SIC perturbations were computed consistently with SST perturbations. The ICE-SST relationship given by statistically defined quadratic equations in COBE-SST2 (Hirahara et al. 2014) was used.
Examples of SST and SIC perturbations are shown in Fig. B1. In 1935, the observations were insufficiently sampled in contrast to recent decades. As a result, the perturbations are quite large, and those for SST are spatially between ±1 K and between ±0.2 for SIC. The spatial continuities of the perturbations are confirmed in the figure. Moreover, positive and negative perturbations extend to a few hundred or thousands of kilometers in space, and perturbed Niño3 SSTs [5°S – 5°N, 150 – 90°W] often persist for a season or more in each member.
Sample No. 8 of (a) SST perturbation (K) and (b) time series of (black) perturbed and (blue) unperturbed Niño3 SST anomalies (K) from eight members of the SST perturbation.

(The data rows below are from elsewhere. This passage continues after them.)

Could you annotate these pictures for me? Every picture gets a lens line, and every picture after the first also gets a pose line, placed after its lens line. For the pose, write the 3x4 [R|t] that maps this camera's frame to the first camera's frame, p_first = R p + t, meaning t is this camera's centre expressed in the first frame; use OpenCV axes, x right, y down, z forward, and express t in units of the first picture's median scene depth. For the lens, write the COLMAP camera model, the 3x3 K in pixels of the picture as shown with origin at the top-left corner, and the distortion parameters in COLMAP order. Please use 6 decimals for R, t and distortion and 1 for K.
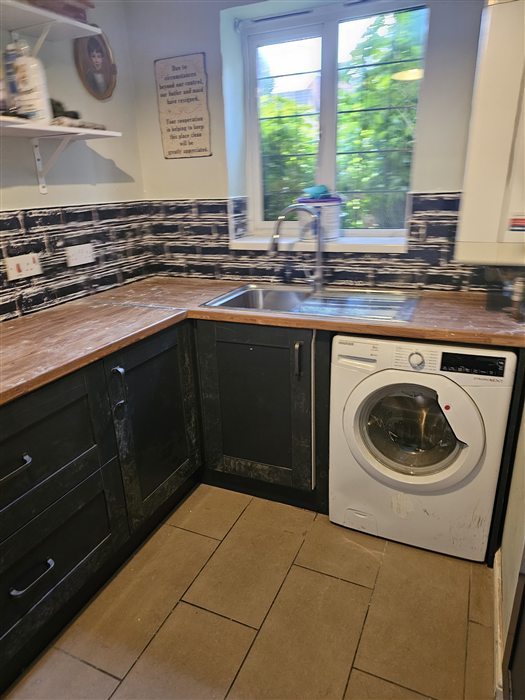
lens RADIAL K [[475.2, 0, 257.9], [0, 475.2, 360.0], [0, 0, 1]] dist [0.050088, -0.028065]
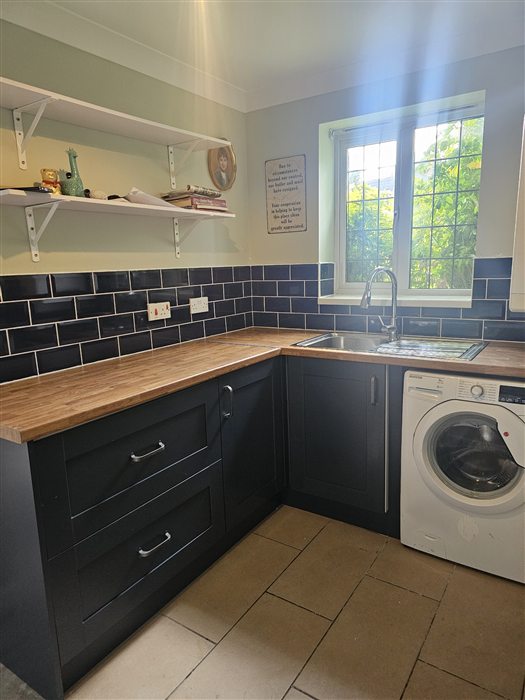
lens RADIAL K [[475.2, 0, 267.5], [0, 475.2, 350.4], [0, 0, 1]] dist [0.050088, -0.028065]
pose [[0.988280, 0.033536, -0.148923, -0.002688], [-0.057661, 0.985307, -0.160767, 0.088585], [0.141343, 0.167470, 0.975692, -0.174665]]
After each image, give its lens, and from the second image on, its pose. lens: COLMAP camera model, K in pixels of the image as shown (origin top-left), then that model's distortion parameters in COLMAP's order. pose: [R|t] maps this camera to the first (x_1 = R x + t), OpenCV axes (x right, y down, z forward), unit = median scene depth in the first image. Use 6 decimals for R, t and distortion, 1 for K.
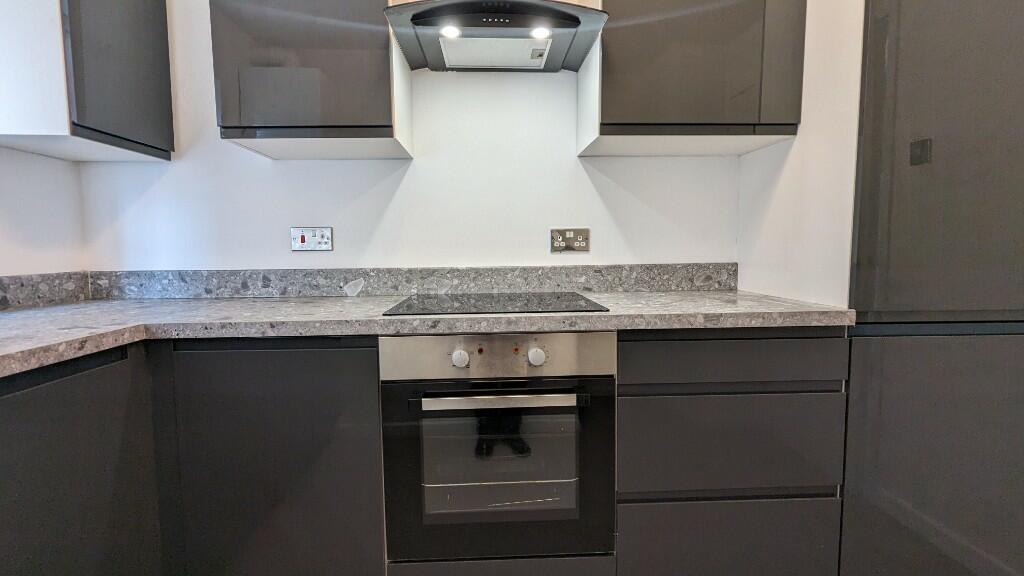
lens RADIAL K [[478.6, 0, 512.0], [0, 478.6, 288.0], [0, 0, 1]] dist [-0.000551, -0.000701]
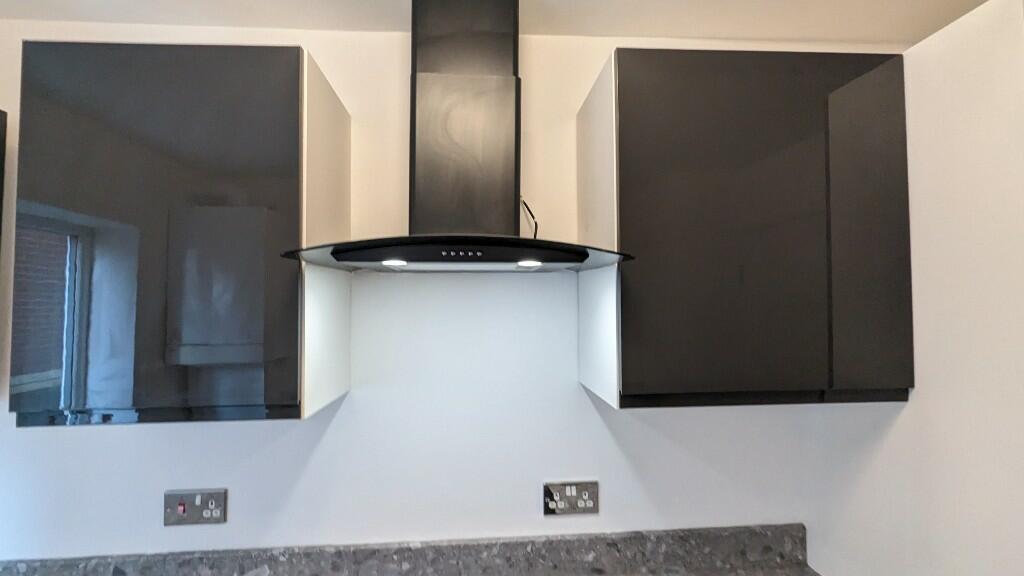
lens RADIAL K [[478.6, 0, 512.0], [0, 478.6, 288.0], [0, 0, 1]] dist [-0.000551, -0.000701]
pose [[0.999674, 0.007249, 0.024483, 0.014195], [-0.003542, 0.988952, -0.148191, -0.303335], [-0.025287, 0.148056, 0.988656, 0.258778]]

Thus far, several applications have demonstrated the effectiveness of the SST and SIC perturbations. One experiment aimed to reproduce the 2010 Russian heat wave (Dole et al. 2011) by MRI-AGCM3.2 simulations forced by observed SSTs. The event is thought to result from natural variability (Dole et al. 2011; Watanabe et al. 2013); therefore, AGCM simulations can probabilistically reproduce the event. In the MRI-AGCM3.2 simulation with the SST perturbations, some of the 10-member runs starting from the same initial condition successfully reproduced the event, while all 10-member simulations with different initial conditions instead of the SST perturbations failed. Another experiment in which 100-member ensemble simulations with the perturbations were performed with the MIROC5 AGCM (Watanabe et al. 2010), yielded more unbiased distributions of atmospheric states than those starting the model integration with different initial conditions. From these experiments, it is inferred that AGCM simulations with SST perturbations standardize the atmospheric response to observed SSTs. Furthermore, SST-perturbation ensemble climate simulations have been applied to a large ensemble and high-resolution climate simulation database, known as d4PDF, which has been used for making policy decisions for future climate change in many centers and institutes across Japan (Ishii and Mori 2020).